Kinder entwickeln Empathie Tieren gegenüber besonders leicht. Sie sind fasziniert von Tieren und fühlen sich hingezogen zu ihnen. Sie möchten mit ihnen interagieren, sie berühren und Freundschaft schließen. Um dies zu erreichen, sind sie mit enormer Motivation bereit, auf die Tiere zu achten, etwas über sie zu lernen und Rücksicht auf sie zu nehmen.
Oxytocin
Das Hormon Oxytocin - das Kuschel-Hormon - bietet eine weitere Erklärung, warum sich der Kontakt zu Tieren positiv auf Menschen auswirkt. „Oxytocin wird bei Tieren und wahrscheinlich auch bei Menschen durch Berührung ausgeschüttet: So steigt das Oxytocin-Niveau eines Hundes an, wenn sein Besitzer ihn streichelt. Ebenso und vielleicht noch wichtiger steigt auch das Oxytocin des Besitzers.“ (Wohlfarth) Wird dieses Hormon ausgeschüttet, kann dies – bei Mensch und Tier - vielfältige physiologische und auch psychologische Effekte haben wie z.B. Verringerung von Stresshormonen, Herunter-setzen von Blutdruck und Herzfrequenz, vermindert Angst, vermindert Aggressivität, verbessert die soziale Kompetenz, führt zu positiver Selbstwahrnehmung und es verstärkt die Bindung zwischen Mensch und Tier. Bei unserer Arbeit in der tiergestützten Pädagogik entspannt es die Kinder und lässt sie sich wohl fühlen.
Spiegelneuronen
Hier geht es um einen neurobiologischen Beitrag, um die Mensch-Tier-Beziehung zu verstehen. „Als Spiegelneurone werden Hirnzellen bezeichnet, die während der Beobachtung oder Simulation eines Vorgangs die gleichen Aktivitätspotenziale reizen, die ausgelöst würden, wenn der Vorgang aktiv selbst gestaltet und durchgeführt würde.“ (Vernooji, M./ Schneider). Mit der Entdeckung der Spiegelneuronen 1990 durch italienische Forscher wurde ein direkter „Weg für das unmittelbare Verständnis von Absichten und Handlungen und das Erfassen von Situationen gefunden“. (Wohlfarth) Damit bilden sie die Grundlage für intuitive Imitation, Synchronisierung und evtl. auch Empathie. Daher spielen Spiegelneuronen in der Mensch-Tier-Beziehung eine große Rolle, in der es besonders wichtig ist, die Stimmung seines Gegenübers zu erfassen, sich in ihn hineinversetzen und sein Handeln danach ausrichten zu können.
Bindung
Solide Bindungen sind wichtig, denn Bindungserfahrungen, die wir als Kinder machen, wirken sich auf unseren Umgang mit unseren Emotionen, unsere sozialen Kompetenzen und auch auf unsere emotionale Intelligenz aus. „Menschen können aber nicht nur zu anderen Personen, sondern auch zu Tieren tiefgehende Beziehungen aufbauen, die vor allem hinsichtlich emotionaler und sozialer Bedürfnisse positive Auswirkungen haben.“ (Olbrich, E./ Ottertstedt)
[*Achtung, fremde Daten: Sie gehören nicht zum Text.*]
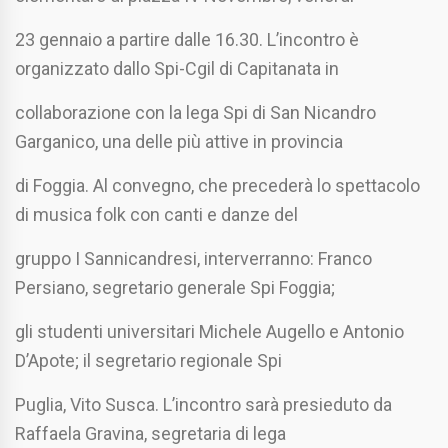
23 gennaio a partire dalle 16.30. L’incontro è
organizzato dallo Spi-Cgil di Capitanata in
collaborazione con la lega Spi di San Nicandro
Garganico, una delle più attive in provincia
di Foggia. Al convegno, che precederà lo spettacolo
di musica folk con canti e danze del
gruppo I Sannicandresi, interverranno: Franco
Persiano, segretario generale Spi Foggia;
gli studenti universitari Michele Augello e Antonio
D’Apote; il segretario regionale Spi
Puglia, Vito Susca. L’incontro sarà presieduto da
Raffaela Gravina, segretaria di lega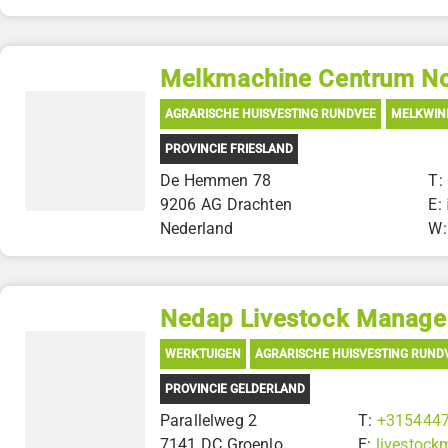
Melkmachine Centrum N
AGRARISCHE HUISVESTING RUNDVEE
MELKWIN
PROVINCIE FRIESLAND
De Hemmen 78
T:
9206 AG Drachten
E:
Nederland
W
Nedap Livestock Manag
WERKTUIGEN
AGRARISCHE HUISVESTING RUND
PROVINCIE GELDERLAND
Parallelweg 2
T:
+315444
7141 DC Groenlo
E:
livestoc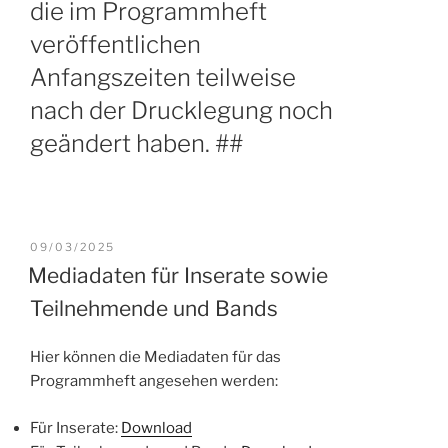
die im Programmheft
veröffentlichen
Anfangszeiten teilweise
nach der Drucklegung noch
geändert haben. ##
VERÖFFENTLICHT
09/03/2025
AM
Mediadaten für Inserate sowie
Teilnehmende und Bands
Hier können die Mediadaten für das
Programmheft angesehen werden:
Für Inserate:
Download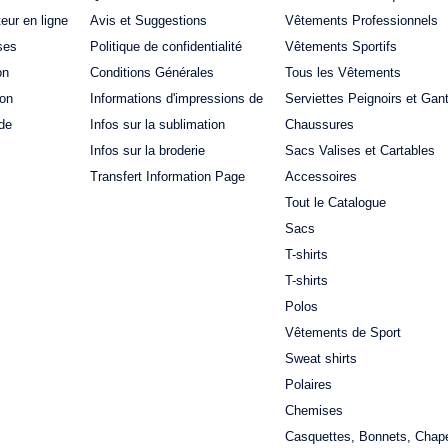
teur en ligne
Avis et Suggestions
Vêtements Professionnels
ses
Politique de confidentialité
Vêtements Sportifs
on
Conditions Générales
Tous les Vêtements
ion
Informations d'impressions de
Serviettes Peignoirs et Gan
de
Infos sur la sublimation
Chaussures
Infos sur la broderie
Sacs Valises et Cartables
Transfert Information Page
Accessoires
Tout le Catalogue
Sacs
T-shirts
T-shirts
Polos
Vêtements de Sport
Sweat shirts
Polaires
Chemises
Casquettes, Bonnets, Chap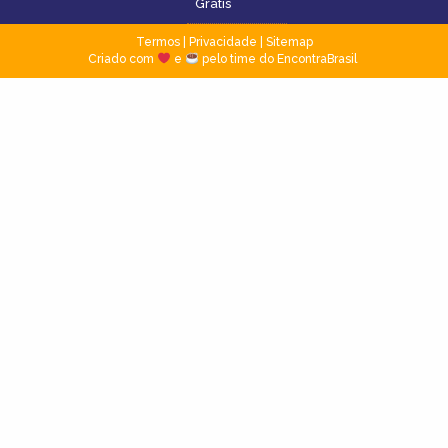
Grátis
Termos
|
Privacidade
|
Sitemap
Criado com
e
pelo time do EncontraBrasil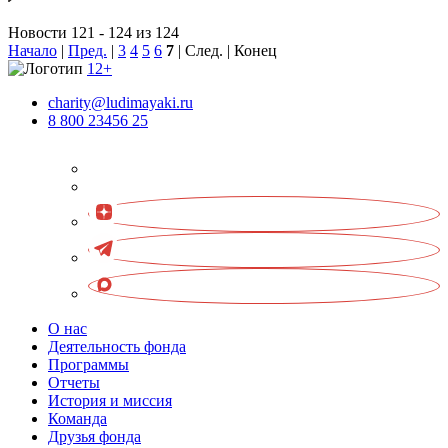
Новости 121 - 124 из 124
Начало
|
Пред.
|
3
4
5
6
7
| След. | Конец
12+
charity@ludimayaki.ru
8 800 23456 25
О нас
Деятельность фонда
Программы
Отчеты
История и миссия
Команда
Друзья фонда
Andersherum ist für die Arbeit mit Tieren eine gute und solide „Ver-Bindung“ zu ihnen besonders wichtig und die Grundlage dafür, dass sie uns vertrauen und sich auch in Stresssituationen an uns orientieren. So können wir mit unseren Tieren gemeinsam an einem Strang ziehen und unsere Einsatzziele verfolgen. Die Bindung zwischen Mensch und Tier kann gegenseitig sein. „Zusammengefasst gibt es eine ganze Reihe direkter und indirekter Belege, die nahelegen, dass auch Tiere eine Bindungsbeziehung zum Menschen entwickeln können.“ (Julius, H./ Beetz, A./ Kotrschal, K./ Turner, D./ Uvnäs-Moberg, K.) Die vertrauensvolle Bindung zu Tieren wirkt sich bei Menschen positiv aus, bestärkt und motiviert diese.